It's a Wonderful Life, Richard
In Frank Capra’s timeless classic, “It’s a Wonderful Life” there’s an often overlooked speech. It’s when George lectures his father on why he won’t stay in the small, crumby, ol’ town and work at the family savings and loan business because he’s off to see the world, build bridges and skyscrapers and do big things.
I saw this film in high school and could totally relate to it. I was chained to the family printing business on Melrose. I felt like I missed out on high school social events because of so many late nights and weekends spend working there. I felt F.O.M.O even before people could give it a cool name - Fear Of Missing Out.
I felt like the young George Bailey, ready to take on the world, see the foreign lands and join startups that turned 20 something’s into instant millionaires.
Fast forward through my software engineering career and the industry puttered out. There was a lull just before the social media explosion. I was laid off. I had all the time in the world and tank full of gas. I was ready to inflict FOMO upon the rest my peers until my father came down with cancer.

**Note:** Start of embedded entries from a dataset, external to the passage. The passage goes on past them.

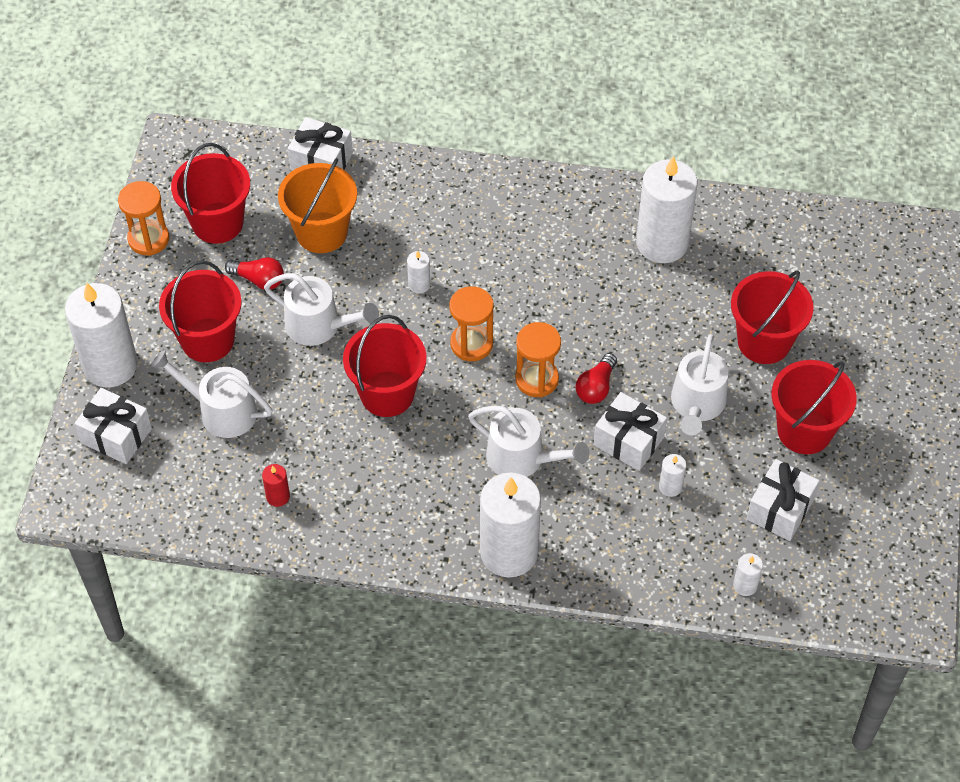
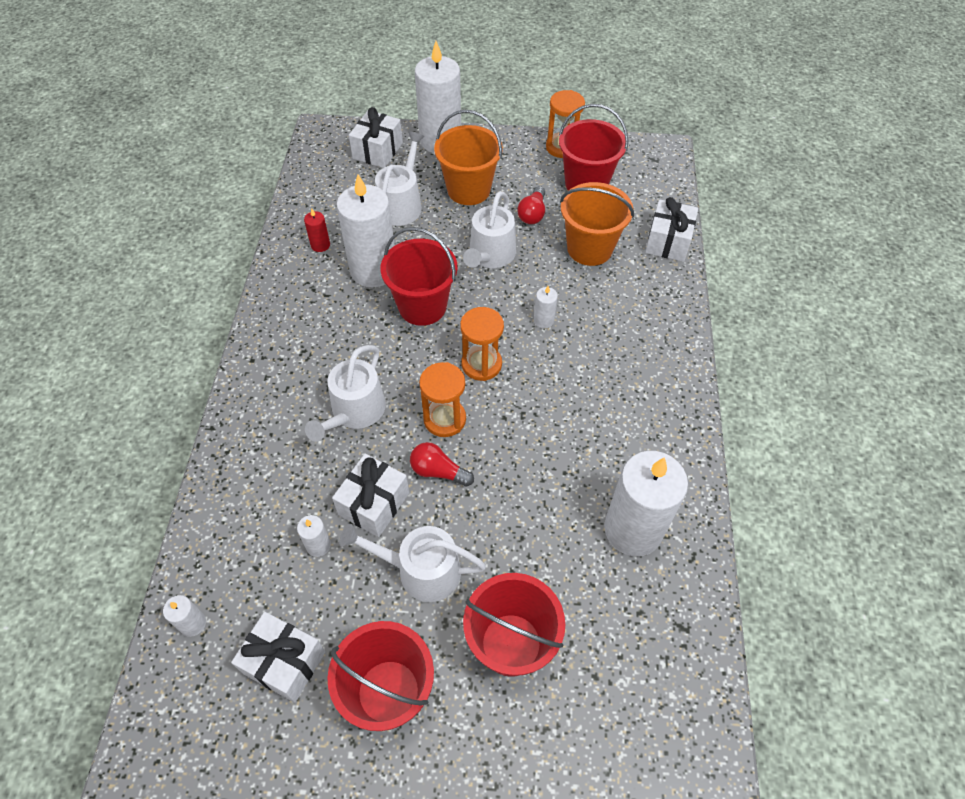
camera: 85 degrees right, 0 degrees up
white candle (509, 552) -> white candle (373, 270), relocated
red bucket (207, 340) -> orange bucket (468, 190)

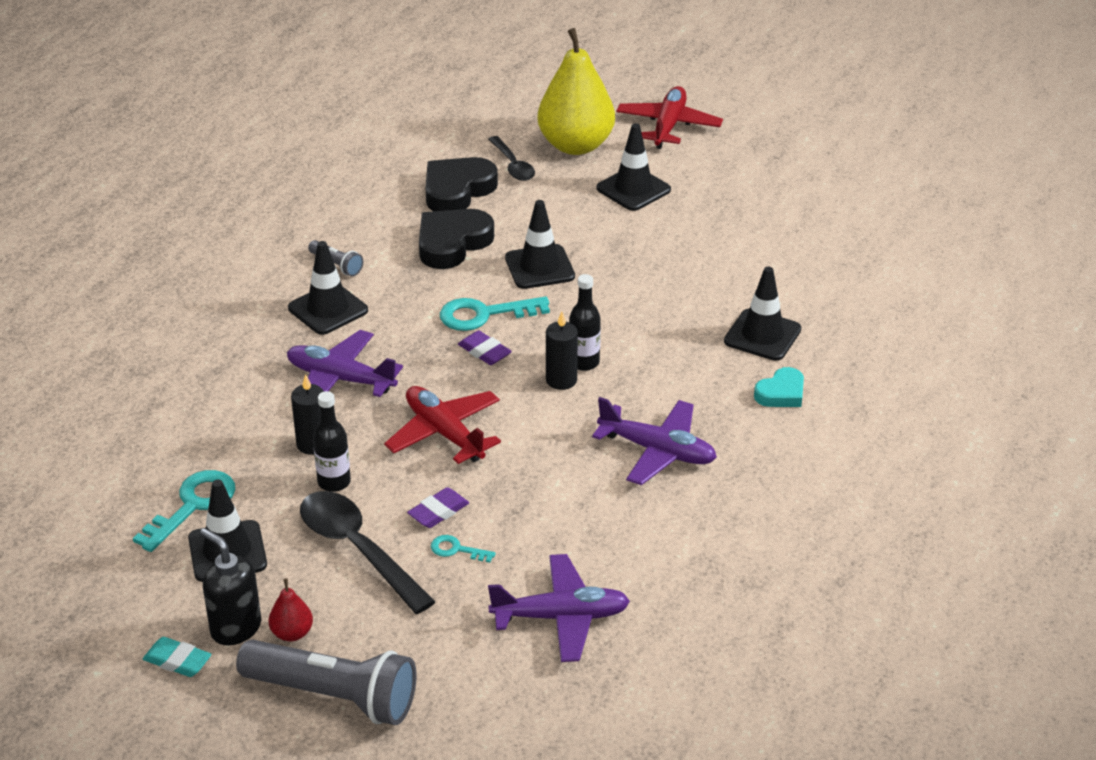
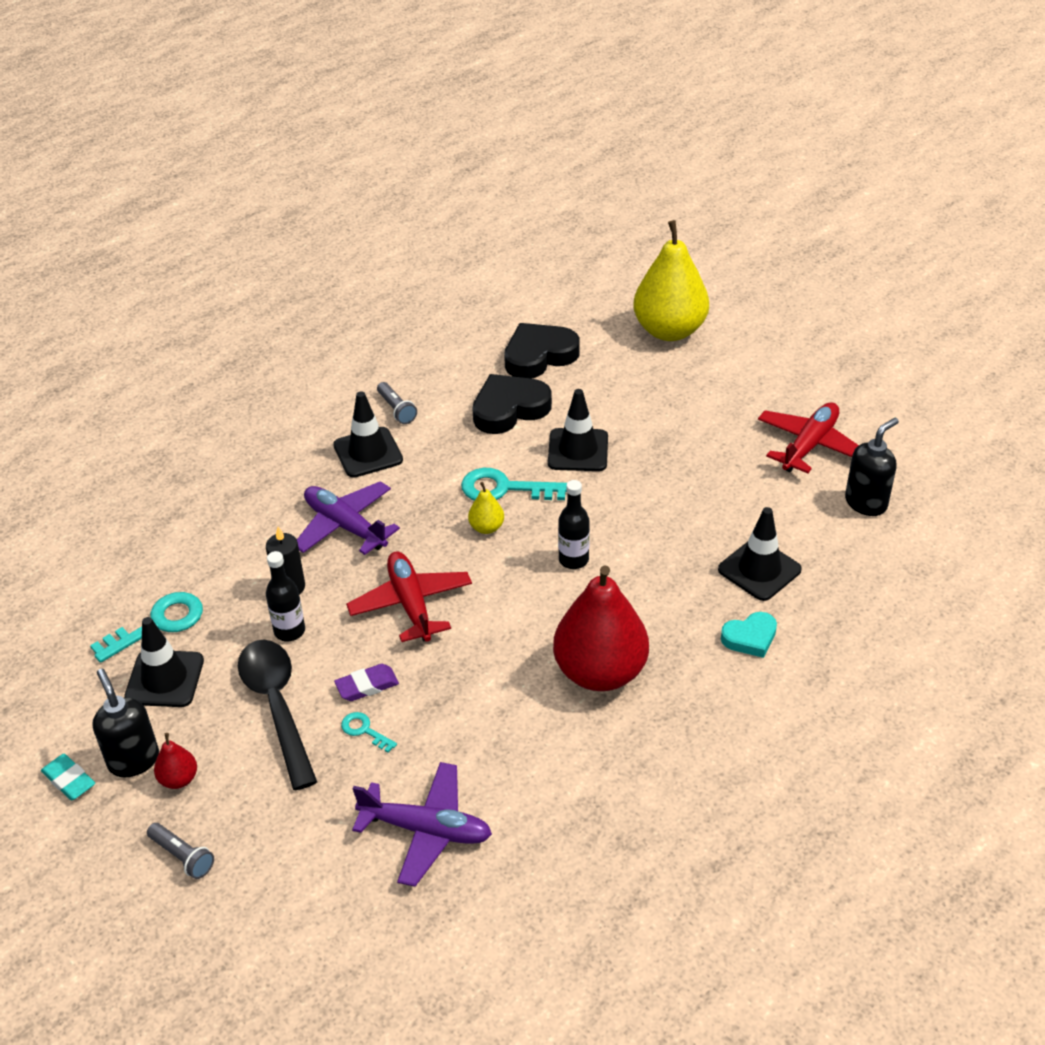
camera: 20 degrees right, 5 degrees up
black spoon (513, 165) -> none
black candle (561, 380) -> none
black traffic cone (633, 189) -> none
none -> black soap dispenser (866, 503)
red plane (668, 126) -> red plane (809, 445), relocated
purple eraser (484, 352) -> yellow pear (486, 527)
purple plane (657, 451) -> red pear (600, 672)
grey flashlight (333, 696) -> grey flashlight (182, 856), x0.45

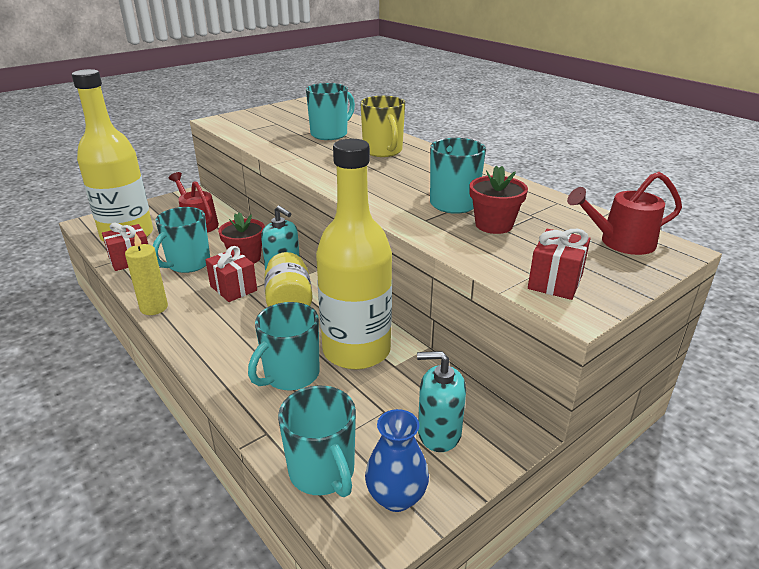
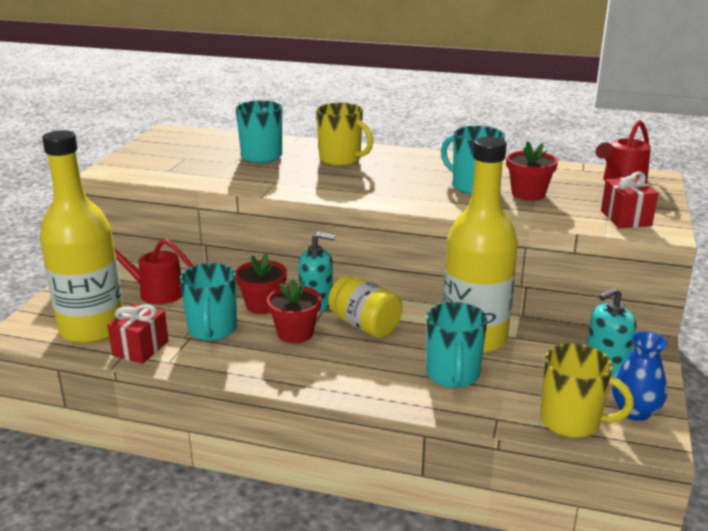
camera: 35 degrees left, 5 degrees down
yellow candle (154, 308) -> none
red gift (233, 288) -> red flower pot (295, 333)
turquoise mug (322, 472) -> yellow mug (572, 422)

I was forced to make a decision- help my parents with their fledgling and struggling businesses and take care of my father or set off on a new adventure. I made the decision where I could sleep at night. Some nights, I’ve wondered where my life could’ve went
In My Apocalyptic Thanksgiving, Doris is my father who passed away. I am the character Frank. I was the one who remained with the business until I could figure something out. In some scenes, Frank was shown surfing online dating websites. He’s dwelling on his possibilities. Marcus contributes to his frustrations as things spiral out of control. It was good for the actor and character. Most likely they’ll get cut because they’re not in line with the central theme of family and forgiveness.
My Apocalyptic Thanksgiving in many ways is my biography. What movies reflect your life?